Activity:
Please return all records verbatim, no pictures.

[Records from a data source]
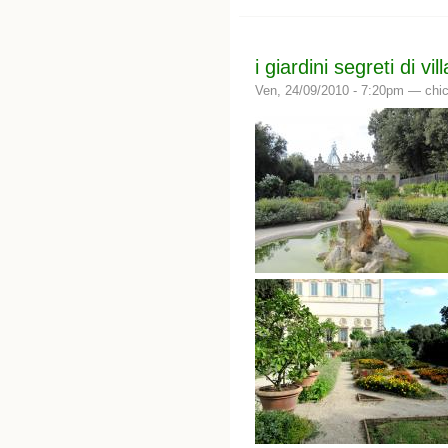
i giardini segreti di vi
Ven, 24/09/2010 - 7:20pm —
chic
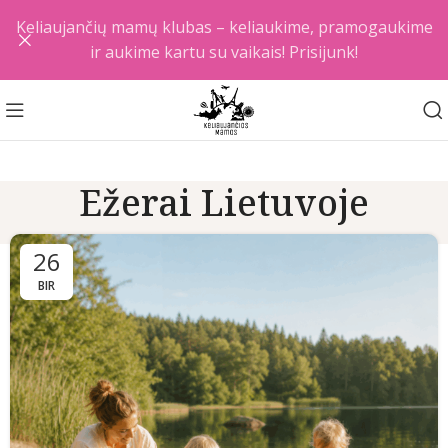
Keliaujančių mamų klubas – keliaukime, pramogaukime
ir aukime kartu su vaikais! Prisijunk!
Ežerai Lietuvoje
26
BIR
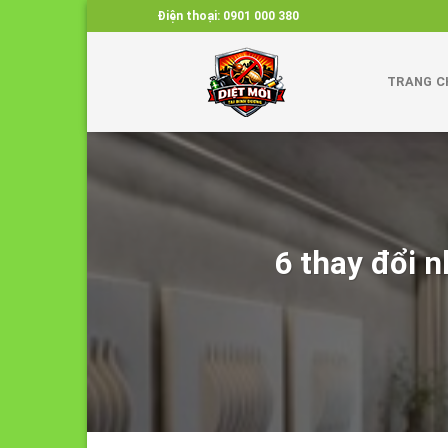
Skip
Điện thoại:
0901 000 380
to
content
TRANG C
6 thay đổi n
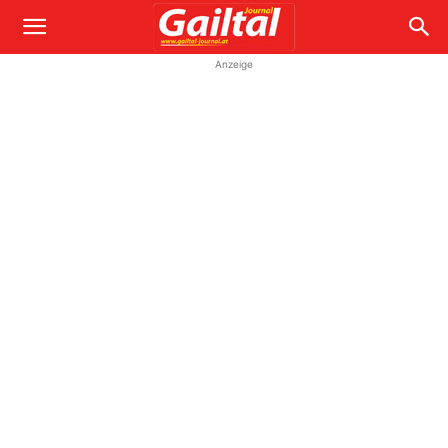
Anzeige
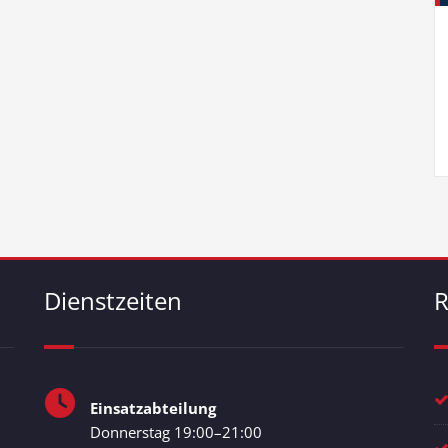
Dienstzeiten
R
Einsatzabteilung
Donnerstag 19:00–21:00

Solution for this problem:
i giardini segreti di vi
Ven, 24/09/2010 - 7:20pm —
chic
Keliaujančių mamų klubas – keliaukime, pramogaukime
ir aukime kartu su vaikais! Prisijunk!
Ežerai Lietuvoje
26
BIR
Skip
Điện thoại:
0901 000 380
to
content
TRANG C
6 thay đổi n
Anzeige
Dienstzeiten
R
Einsatzabteilung
Donnerstag 19:00–21:00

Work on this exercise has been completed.